Man stellte zwar mehr Geld zur Verfügung. Doch dann wurde davon so viel verwendet, dass es nun zu wenig davon hat. Der Bund musste mit millionenschweren Nachtragskrediten aushelfen, und das Bundesamt musste die «Jugend und Sport»-Beiträge wieder senken – was das Gesetz aber ausdrücklich zulasse, sagt Baspo-Sprecher Christoph Lauener.

Hauptmittel gehen weiterhin an «Jugend und Sport»

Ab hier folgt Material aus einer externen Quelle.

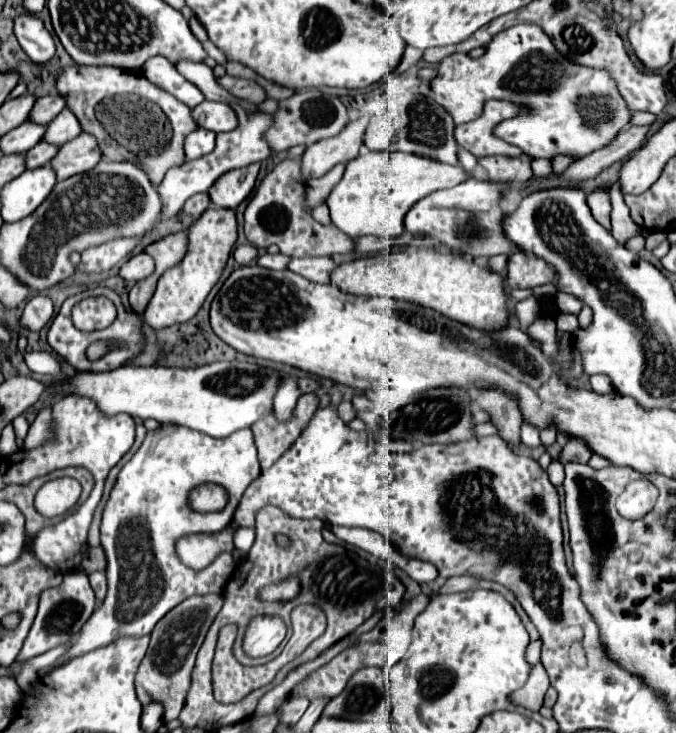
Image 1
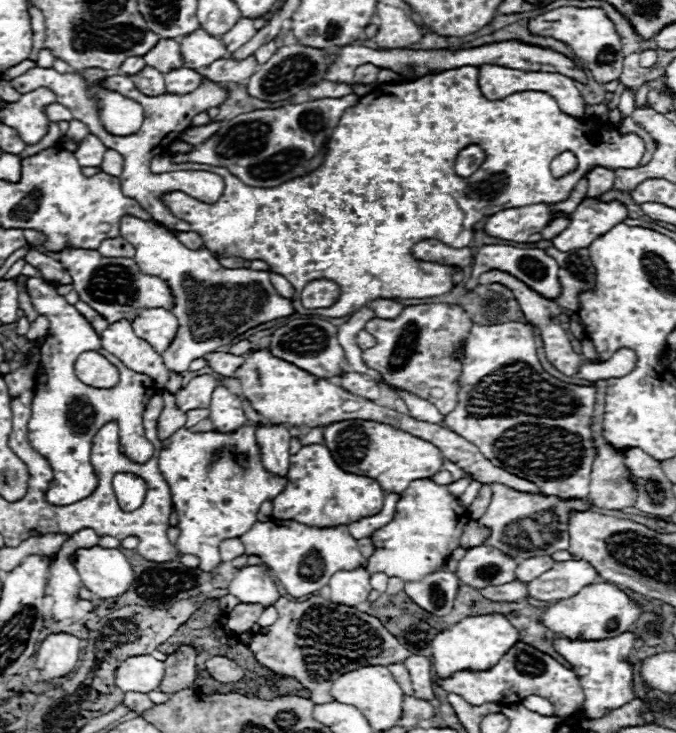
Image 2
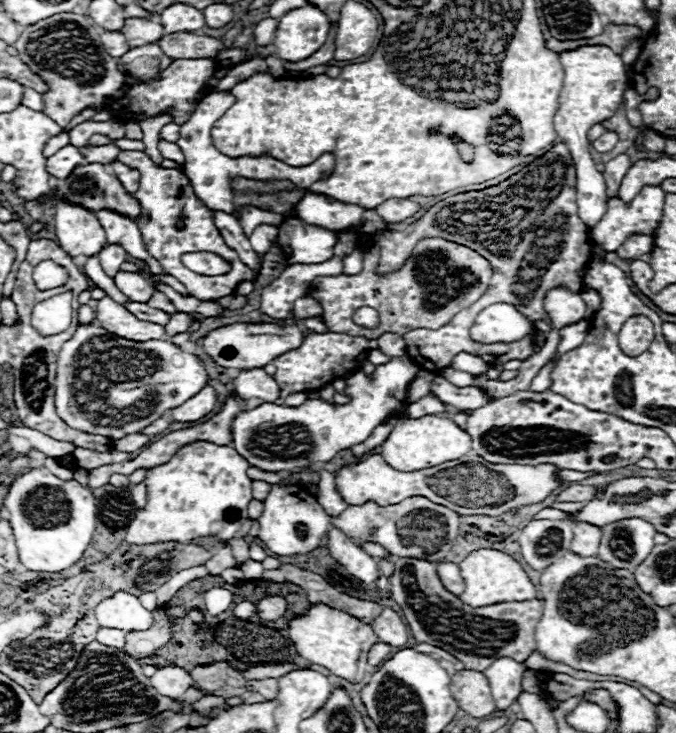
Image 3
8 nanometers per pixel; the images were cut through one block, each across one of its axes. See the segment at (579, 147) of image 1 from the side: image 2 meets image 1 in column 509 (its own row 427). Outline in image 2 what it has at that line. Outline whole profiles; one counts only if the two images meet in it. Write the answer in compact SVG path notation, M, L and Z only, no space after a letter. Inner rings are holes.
M28 278L26 292L38 314L46 316L50 322L48 336L40 346L40 368L36 374L36 388L32 400L32 418L28 422L28 438L34 450L42 452L50 460L54 470L54 480L46 492L46 500L56 506L74 504L96 490L96 474L90 464L90 450L94 434L110 420L120 422L120 450L134 462L146 462L154 456L152 444L144 436L142 412L156 392L152 378L128 370L116 356L102 350L100 336L94 332L90 322L56 292L44 278ZM86 350L98 350L104 354L118 370L120 382L114 388L92 388L82 384L74 374L74 362Z

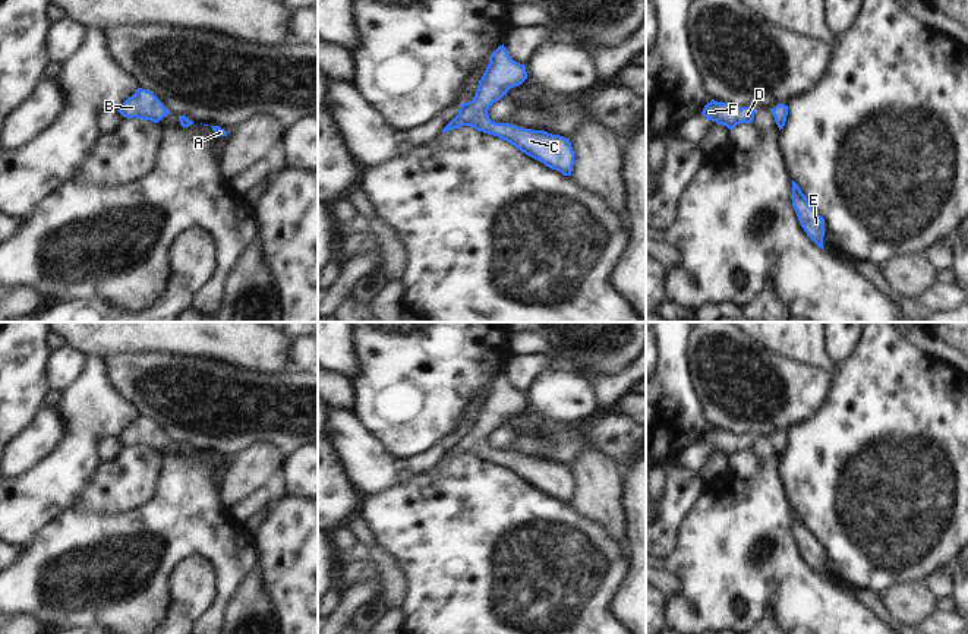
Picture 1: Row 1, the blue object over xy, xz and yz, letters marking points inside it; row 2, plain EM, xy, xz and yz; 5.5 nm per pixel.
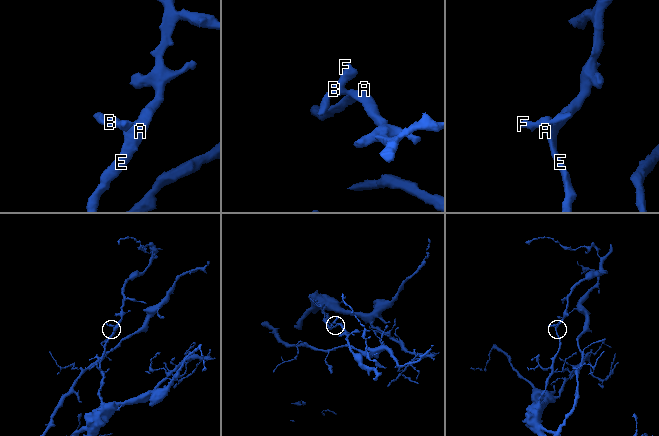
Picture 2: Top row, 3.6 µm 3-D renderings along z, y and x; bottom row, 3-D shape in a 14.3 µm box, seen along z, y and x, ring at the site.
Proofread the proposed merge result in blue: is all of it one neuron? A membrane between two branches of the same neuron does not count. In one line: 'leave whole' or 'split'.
leave whole

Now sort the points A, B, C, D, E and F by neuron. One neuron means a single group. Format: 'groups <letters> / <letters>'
groups A B C D E F

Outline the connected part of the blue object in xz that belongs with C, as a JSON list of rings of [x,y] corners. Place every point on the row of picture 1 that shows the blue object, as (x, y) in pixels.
[[[504,44],[499,45],[489,56],[489,64],[479,81],[473,100],[460,105],[458,114],[442,129],[442,133],[461,126],[470,126],[479,132],[510,142],[526,155],[564,176],[571,176],[574,151],[570,139],[545,130],[523,129],[510,123],[495,123],[489,119],[489,107],[526,79],[526,66],[514,61]]]

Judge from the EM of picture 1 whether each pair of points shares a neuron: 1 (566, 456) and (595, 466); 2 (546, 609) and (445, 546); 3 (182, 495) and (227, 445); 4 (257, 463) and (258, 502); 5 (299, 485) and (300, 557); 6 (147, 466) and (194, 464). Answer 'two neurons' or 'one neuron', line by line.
1: two neurons
2: one neuron
3: two neurons
4: two neurons
5: two neurons
6: two neurons

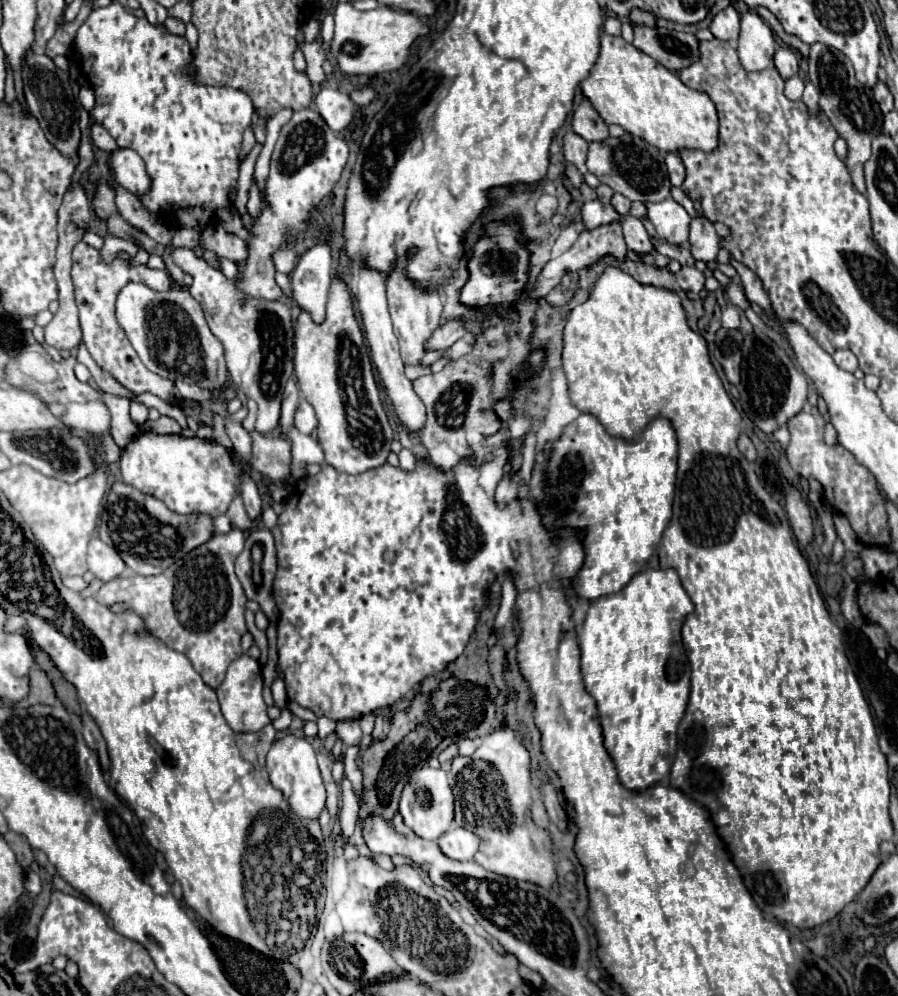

Der Bund gebe mit der einen Hand Millionen aus für allerlei Bewegungsmotivations- und Gesundheitspräventionsprogramme, um es mit der anderen Hand wieder bei den Freiwilligen wegzunehmen, die Kinder und Jugendliche Tag für Tag gratis bewegen: Dieser Vorwurf nervt Lauener. «Wir haben überhaupt kein Interesse, dort etwas zu kannibalisieren oder Geld abzuzwacken. Unsere Hauptmittel gehen nach wie vor und unbestritten an Jugend und Sport.» Das werde auch in Zukunft so sein.

Nicht immer nur dort viel Geld reinpumpen, wo etwas nicht gut läuft, sondern einmal diejenigen belohnen, die etwas machen, das gut läuft. Das ist der Wunsch des Pfadfinders Phönix. Gleichzeitig zählt für ihn der alte Pfadispruch: Allzeit bereit. Rosenblum ist überzeugt, «dass die Pfadi immer einen Weg finden wird, ihre Programme durchzuführen, egal wieviel Geld zur Verfügung steht».